II-II, q. 47 a. 4
Se la prudenza sia una virtù
Quaestio 47 · Della prudenza considerata in se stessa
Obiezione 1: Sembra che la prudenza non sia una virtù. Infatti Agostino dice (De Lib. Arb. i, 13) che "la prudenza è la scienza di ciò che si deve desiderare e di ciò che si deve evitare". Ora la scienza è condivisa con la virtù, come appare nei Predicamenti (vi). Dunque la prudenza non è una virtù.
Obiezione 2: Inoltre, non c'è virtù di una virtù: ma "c'è una virtù dell'arte", come afferma il Filosofo (Ethic. vi, 5): perciò l'arte non è una virtù. Ora c'è prudenza nell'arte, poiché è scritto (2 Paralip. ii, 14) riguardo a Hiram, che sapeva "intagliare ogni sorta di intaglio, e ideare ingegnosamente [prudenter] tutto ciò di cui ci potesse essere bisogno nel lavoro". Dunque la prudenza non è una virtù.
Obiezione 3: Inoltre, nessuna virtù può essere immoderata. Ma la prudenza è immoderata, altrimenti sarebbe inutile dire (Prov. 23,4): "Poni un limite alla tua prudenza". Dunque la prudenza non è una virtù.
In contrario, Gregorio afferma (Moral. ii, 49) che prudenza, temperanza, fortezza e giustizia sono quattro virtù.
Rispondo che, Come affermato sopra (FS, Questione [55], Articolo [3]; FS, Questione [56], Articolo [1]) quando trattavamo delle virtù in generale, "la virtù è ciò che rende buono chi la possiede, e rende buona similmente la sua opera". Ora il bene può essere inteso in un duplice senso: primo, materialmente, per la cosa che è buona; secondo, formalmente, sotto l'aspetto di bene. Il bene, sotto l'aspetto di bene, è l'oggetto della potenza appetitiva. Quindi se alcuni abiti rettificano la considerazione della ragione, senza riguardare la rettitudine dell'appetito, hanno meno della natura di virtù poiché dirigono l'uomo al bene materialmente, vale a dire, alla cosa che è buona, ma senza considerarla sotto l'aspetto di bene. D'altra parte quelle virtù che riguardano la rettitudine dell'appetito, hanno più della natura di virtù, perché considerano il bene non solo materialmente, ma anche formalmente, in altre parole, considerano ciò che è buono sotto l'aspetto di bene.
Ora appartiene alla prudenza, come affermato sopra (Articolo [1], ad 3; Articolo [3]), applicare la retta ragione all'azione, e questo non si fa senza un retto appetito.
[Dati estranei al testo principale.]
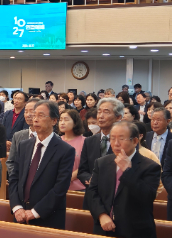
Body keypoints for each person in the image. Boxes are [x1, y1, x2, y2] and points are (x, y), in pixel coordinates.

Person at [9, 100, 75, 229]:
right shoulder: (24, 145)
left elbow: (60, 187)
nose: (35, 119)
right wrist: (17, 207)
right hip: (20, 215)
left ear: (54, 120)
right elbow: (14, 178)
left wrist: (35, 212)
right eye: (34, 115)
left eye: (41, 115)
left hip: (48, 217)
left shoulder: (65, 150)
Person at [78, 98, 123, 209]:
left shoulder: (125, 142)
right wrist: (89, 179)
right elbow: (82, 171)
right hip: (92, 198)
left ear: (118, 117)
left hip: (115, 199)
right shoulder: (89, 141)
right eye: (99, 111)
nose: (100, 116)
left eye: (106, 112)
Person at [59, 109, 86, 191]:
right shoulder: (56, 140)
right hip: (57, 187)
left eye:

Quindi la prudenza ha la natura di virtù non solo come l'hanno le altre virtù intellettuali, ma anche come l'hanno le virtù morali, tra le quali essa è enumerata.
Risposta all'obiezione 1: Agostino lì prende la scienza in senso lato per qualsiasi tipo di retta ragione.
Risposta all'obiezione 2: Il Filosofo dice che c'è una virtù dell'arte, perché l'arte non richiede rettitudine dell'appetito; perciò affinché un uomo possa fare buon uso della sua arte, ha bisogno di avere una virtù che rettifichi il suo appetito. La prudenza tuttavia non ha nulla a che fare con la materia dell'arte, perché l'arte è sia diretta a un fine particolare, sia ha mezzi fissi per ottenere quel fine. E tuttavia, per una sorta di comparazione, si può dire che un uomo agisce prudentemente nelle materie d'arte. Inoltre in certe arti, a causa dell'incertezza dei mezzi per ottenere il fine, c'è bisogno di consiglio, come per esempio nelle arti della medicina e della navigazione, come affermato in Ethic. iii, 3.
Risposta all'obiezione 3: Questo detto del saggio non significa che la prudenza stessa debba essere moderata, ma che la moderazione deve essere imposta ad altre cose secondo prudenza.